_Input data:_

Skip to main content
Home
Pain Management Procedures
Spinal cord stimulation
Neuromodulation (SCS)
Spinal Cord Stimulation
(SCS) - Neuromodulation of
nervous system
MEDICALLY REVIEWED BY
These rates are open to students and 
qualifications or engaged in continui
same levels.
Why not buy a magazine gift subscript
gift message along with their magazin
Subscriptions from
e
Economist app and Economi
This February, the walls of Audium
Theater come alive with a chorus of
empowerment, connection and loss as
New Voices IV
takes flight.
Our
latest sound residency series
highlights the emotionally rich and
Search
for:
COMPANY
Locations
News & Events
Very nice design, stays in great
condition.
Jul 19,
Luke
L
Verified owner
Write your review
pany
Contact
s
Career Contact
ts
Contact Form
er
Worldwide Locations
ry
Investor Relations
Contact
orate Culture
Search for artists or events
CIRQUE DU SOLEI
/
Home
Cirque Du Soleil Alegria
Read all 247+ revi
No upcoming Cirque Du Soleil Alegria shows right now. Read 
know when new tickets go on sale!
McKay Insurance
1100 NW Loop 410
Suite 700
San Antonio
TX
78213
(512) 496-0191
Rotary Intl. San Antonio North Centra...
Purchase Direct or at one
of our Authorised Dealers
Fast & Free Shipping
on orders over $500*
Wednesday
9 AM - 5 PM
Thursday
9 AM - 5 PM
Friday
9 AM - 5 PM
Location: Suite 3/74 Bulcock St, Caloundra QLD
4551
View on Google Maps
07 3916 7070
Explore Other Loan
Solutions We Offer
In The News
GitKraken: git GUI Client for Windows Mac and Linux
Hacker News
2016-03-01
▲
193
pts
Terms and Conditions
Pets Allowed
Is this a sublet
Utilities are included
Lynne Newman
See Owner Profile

_What to produce:_
Select every line in the listing above that contains the word "gift", and copy each of those lines.

_The answer:_
Why not buy a magazine gift subscript
gift message along with their magazin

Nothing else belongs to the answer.